Look through the data below and work out how many lines contain the string "dengan". Give the number alone.
★ ★ ★ ★ ★
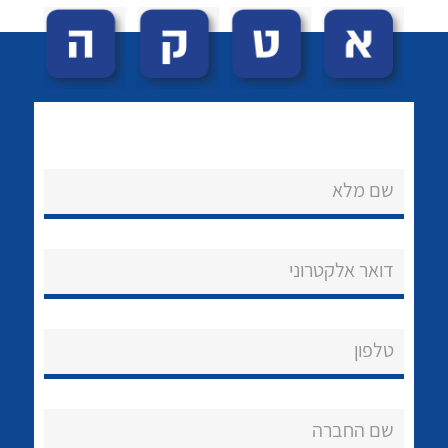
שם מלא
לכל מוצרי היצרן
לכל מוצרי היצרן
נקודות מכירה
דואר אלקטרוני
הצוות שלנו
שאלות ותשובות
טלפון
שירותי תמיכה
אודות
שם החברה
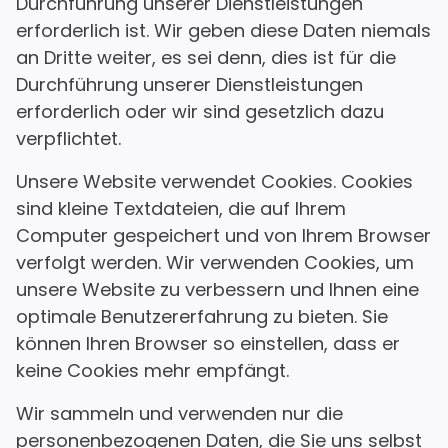
Durchführung unserer Dienstleistungen
erforderlich ist. Wir geben diese Daten niemals
an Dritte weiter, es sei denn, dies ist für die
Durchführung unserer Dienstleistungen
erforderlich oder wir sind gesetzlich dazu
verpflichtet.
Unsere Website verwendet Cookies. Cookies
sind kleine Textdateien, die auf Ihrem
Computer gespeichert und von Ihrem Browser
verfolgt werden. Wir verwenden Cookies, um
unsere Website zu verbessern und Ihnen eine
optimale Benutzererfahrung zu bieten. Sie
können Ihren Browser so einstellen, dass er
keine Cookies mehr empfängt.
Wir sammeln und verwenden nur die
personenbezogenen Daten, die Sie uns selbst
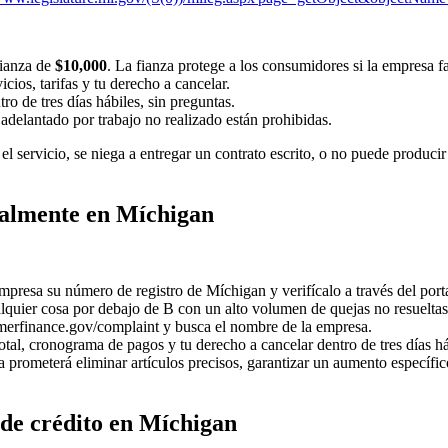
fianza de
$10,000
. La fianza protege a los consumidores si la empresa fa
ios, tarifas y tu derecho a cancelar.
ro de tres días hábiles, sin preguntas.
 adelantado por trabajo no realizado están prohibidas.
l servicio, se niega a entregar un contrato escrito, o no puede produci
galmente en Míchigan
mpresa su número de registro de Míchigan y verifícalo a través del portal
quier cosa por debajo de B con un alto volumen de quejas no resueltas
merfinance.gov/complaint y busca el nombre de la empresa.
total, cronograma de pagos y tu derecho a cancelar dentro de tres días há
prometerá eliminar artículos precisos, garantizar un aumento específic
 de crédito en Míchigan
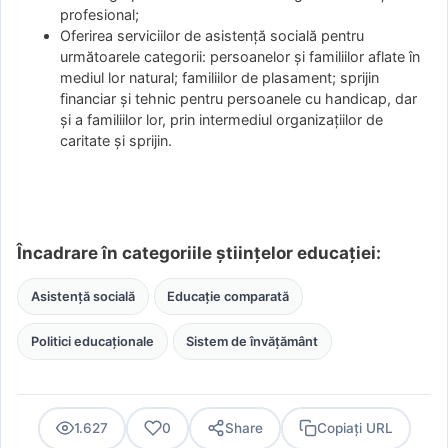
profesional;
Oferirea serviciilor de asistență socială pentru
următoarele categorii: persoanelor și familiilor aflate în
mediul lor natural; familiilor de plasament; sprijin
financiar și tehnic pentru persoanele cu handicap, dar
și a familiilor lor, prin intermediul organizațiilor de
caritate și sprijin.
Încadrare în categoriile științelor educației:
Asistență socială
Educație comparată
Politici educaționale
Sistem de învățământ
1.627
0
Share
Copiați URL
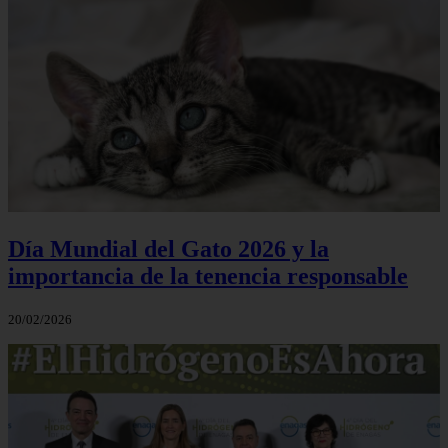
Día Mundial del Gato 2026 y la
importancia de la tenencia responsable
20/02/2026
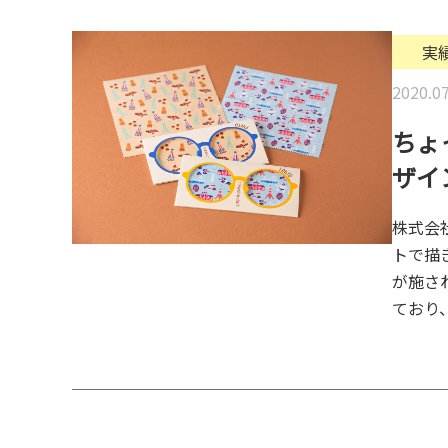
実
2020.07
ちょ
ザイ
株式会
トで描
が施さ
ており、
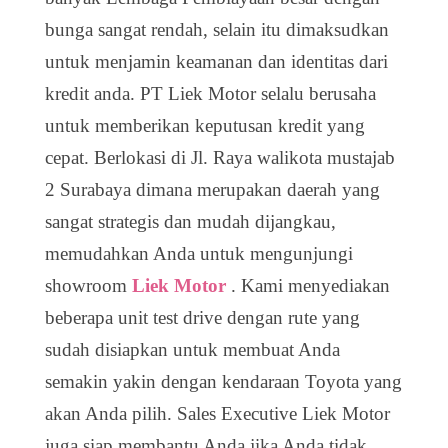
bunga sangat rendah, selain itu dimaksudkan
untuk menjamin keamanan dan identitas dari
kredit anda. PT Liek Motor selalu berusaha
untuk memberikan keputusan kredit yang
cepat. Berlokasi di
Jl. Raya walikota mustajab
2 Surabaya
dimana merupakan daerah yang
sangat strategis dan mudah dijangkau,
memudahkan Anda untuk mengunjungi
showroom
Liek Motor
. Kami menyediakan
beberapa unit test drive dengan rute yang
sudah disiapkan untuk membuat Anda
semakin yakin dengan kendaraan Toyota yang
akan Anda pilih. Sales Executive Liek Motor
juga siap membantu Anda jika Anda tidak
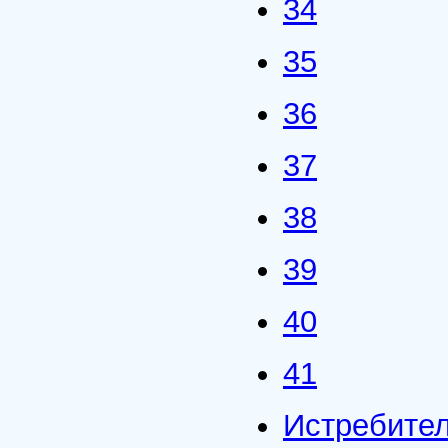
34
35
36
37
38
39
40
41
Истребите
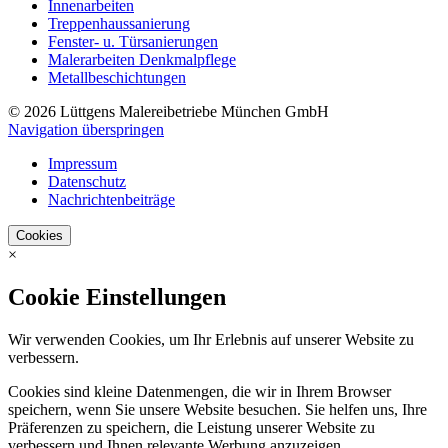
Innenarbeiten
Treppenhaussanierung
Fenster- u. Türsanierungen
Malerarbeiten Denkmalpflege
Metallbeschichtungen
© 2026 Lüttgens Malereibetriebe München GmbH
Navigation überspringen
Impressum
Datenschutz
Nachrichtenbeiträge
Cookies
×
Cookie Einstellungen
Wir verwenden Cookies, um Ihr Erlebnis auf unserer Website zu
verbessern.
Cookies sind kleine Datenmengen, die wir in Ihrem Browser
speichern, wenn Sie unsere Website besuchen. Sie helfen uns, Ihre
Präferenzen zu speichern, die Leistung unserer Website zu
verbessern und Ihnen relevante Werbung anzuzeigen.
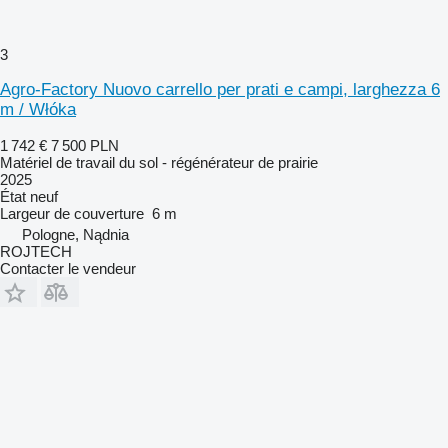
3
Agro-Factory Nuovo carrello per prati e campi, larghezza 6
m / Włóka
1 742 €
7 500 PLN
Matériel de travail du sol - régénérateur de prairie
2025
État
neuf
Largeur de couverture
6 m
Pologne, Nądnia
ROJTECH
Contacter le vendeur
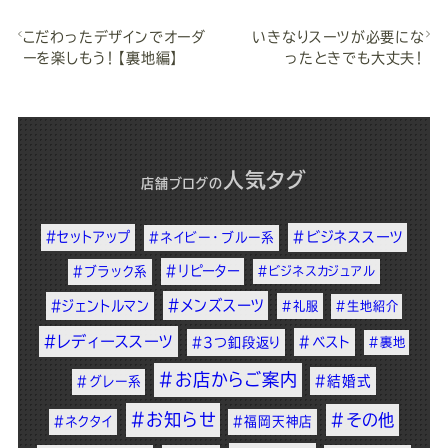
こだわったデザインでオーダ
いきなりスーツが必要にな
ーを楽しもう！【裏地編】
ったときでも大丈夫！
人気タグ
店舗ブログ
の
#セットアップ
#ビジネススーツ
#ネイビー・ブルー系
#リピーター
#ブラック系
#ビジネスカジュアル
#メンズスーツ
#ジェントルマン
#礼服
#生地紹介
#レディーススーツ
#ベスト
#3つ釦段返り
#裏地
#お店からご案内
#結婚式
#グレー系
#お知らせ
#その他
#ネクタイ
#福岡天神店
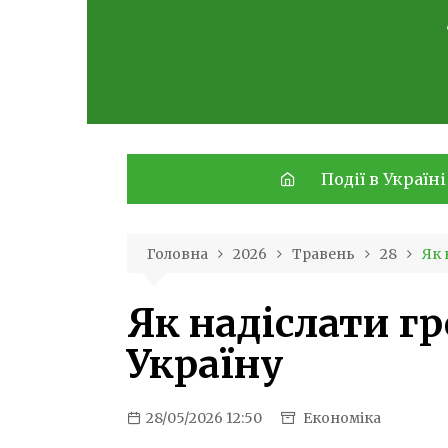
Skip
to
content
Події в Україні
Головна
2026
Травень
28
Як 
Як надіслати гр
Україну
28/05/2026 12:50
Економіка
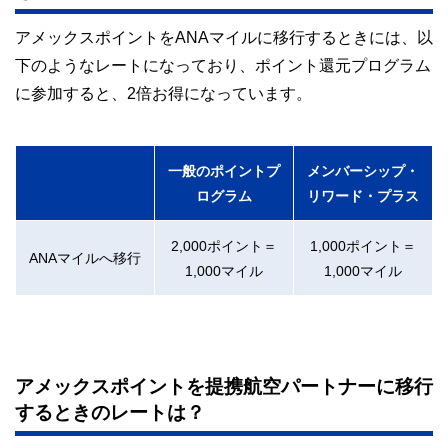
アメックスポイントをANAマイルに移行するときには、以
下のようなレートになっており、ポイント還元プログラム
に参加すると、2倍お得になっています。
一般のポイントプ
メンバーシップ・
ログラム
リワード・プラス
2,000ポイント＝
1,000ポイント＝
ANAマイルへ移行
1,000マイル
1,000マイル
アメックスポイントを提携航空パートナーに移行
するときのレートは？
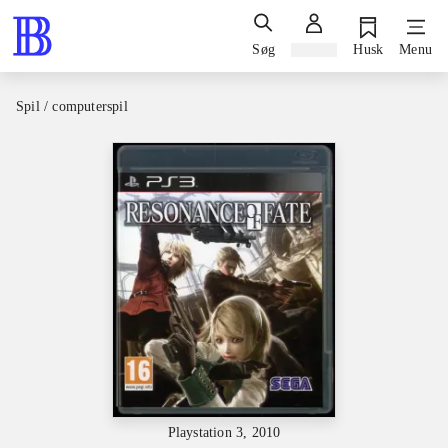
Søg
Log ind
Husk
Menu
Spil / computerspil
Playstation 3, 2010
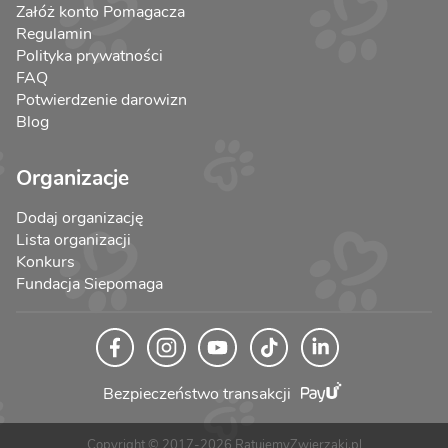
Załóż konto Pomagacza
Regulamin
Polityka prywatności
FAQ
Potwierdzenie darowizn
Blog
Organizacje
Dodaj organizację
Lista organizacji
Konkurs
Fundacja Siepomaga
Bezpieczeństwo transakcji
Copyright © 2017-2026 RatujemyZwierzaki.pl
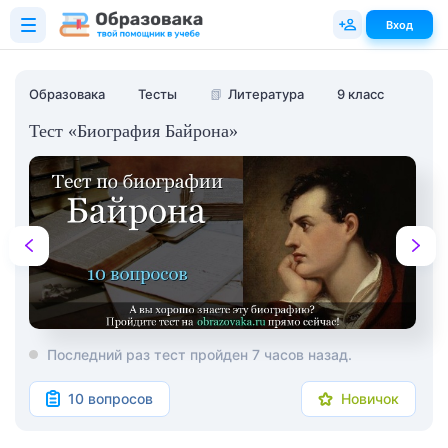
Вход
Образовака
Тесты
📗
Литература
9 класс
Тест «Биография Байрона»
Последний раз тест пройден 7 часов назад.
10 вопросов
Новичок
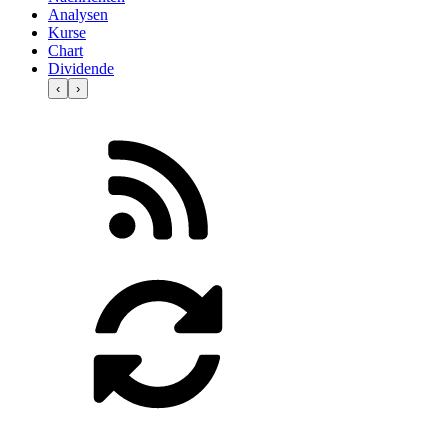
Analysen
Kurse
Chart
Dividende
‹
›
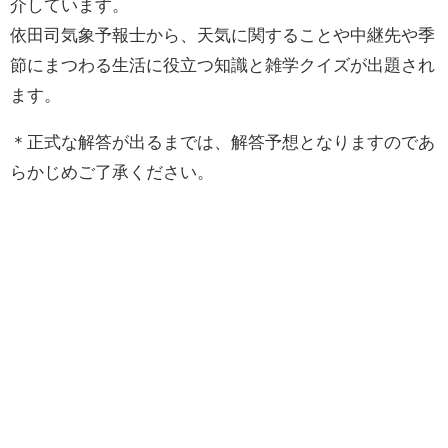
介しています。
依田司気象予報士から、天気に関することや中継先や季
節にまつわる生活に役立つ知識と雑学クイズが出題され
ます。
＊正式な解答が出るまでは、解答予想となりますのであ
らかじめご了承ください。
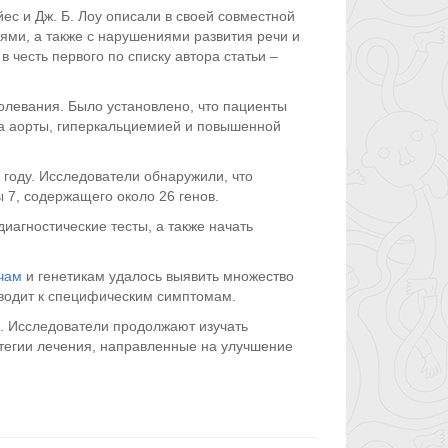
йес и Дж. Б. Лоу описали в своей совместной
ями, а также с нарушениями развития речи и
 честь первого по списку автора статьи –
олевания. Было установлено, что пациенты
за аорты, гиперкальциемией и повышенной
году. Исследователи обнаружили, что
 7, содержащего около 26 генов.
иагностические тесты, а также начать
чам
и генетикам удалось выявить множество
риводит к специфическим симптомам.
. Исследователи продолжают изучать
тегии лечения, направленные на улучшение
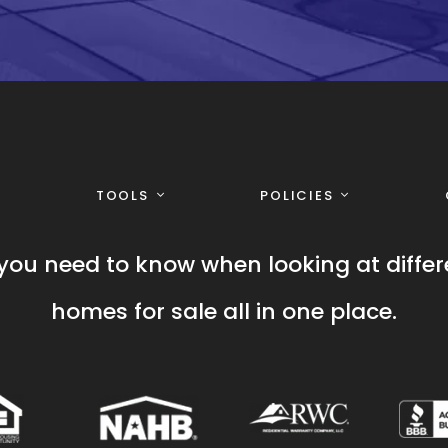
TOOLS
POLICIES
you need to know when looking at differ
homes for sale all in one place.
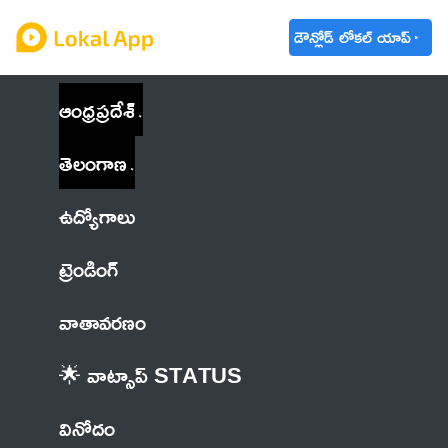
డౌన్లోడ్ లోకల్ యాప్
ఆంధ్రప్రదేశ్
తెలంగాణ
ఉద్యోగాలు
ట్రెండింగ్
వాతావరణం
🌟 వాట్సాప్ STATUS
వినోదం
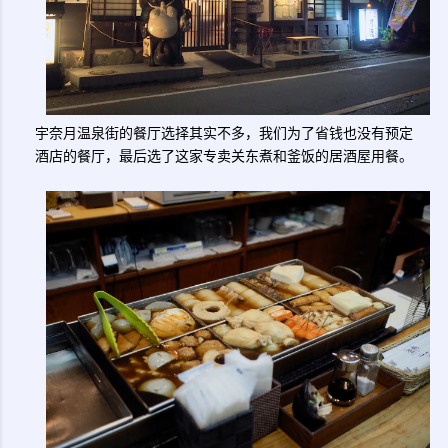
宇奈月温泉街的餐厅选择其实不多，我们为了省钱也没有预定
酒店的餐厅，最后选了这家专卖关东煮和釜饭的居酒屋用餐。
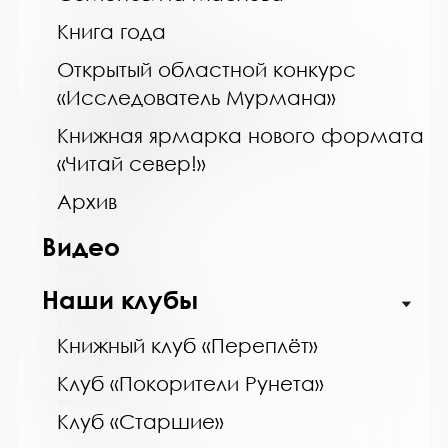
Книга года
Название библиотеки:
Открытый областной конкурс
Мурманская государственная областная
«Исследователь Мурмана»
универсальная научная библиотека
Сокращенное название:
Книжная ярмарка нового формата
ГОБУК МГОУНБ
«Читай север!»
Почтовый индекс:
Архив
183038
Город:
Видео
Мурманск
Улица, дом:
Наши клубы
С. Перовской, 21-А
Книжный клуб «Переплёт»
Телефон:
(815-2) 45-48-35
Клуб «Покорители Рунета»
www:
Клуб «Старшие»
http://mgounb.ru/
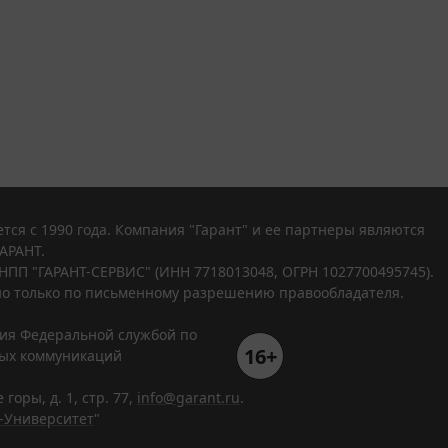
тся с 1990 года. Компания "Гарант" и ее партнеры являются
АРАНТ.
НПП "ГАРАНТ-СЕРВИС" (ИНН 7718013048, ОГРН 1027700495745).
о только по письменному разрешению правообладателя.
ния Федеральной службой по
16+
вых коммуникаций
горы, д. 1, стр. 77,
info@garant.ru
.
-Университет
"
★ ★ ★ ★ ★
[OUTPUT FOR THIS TASK]
2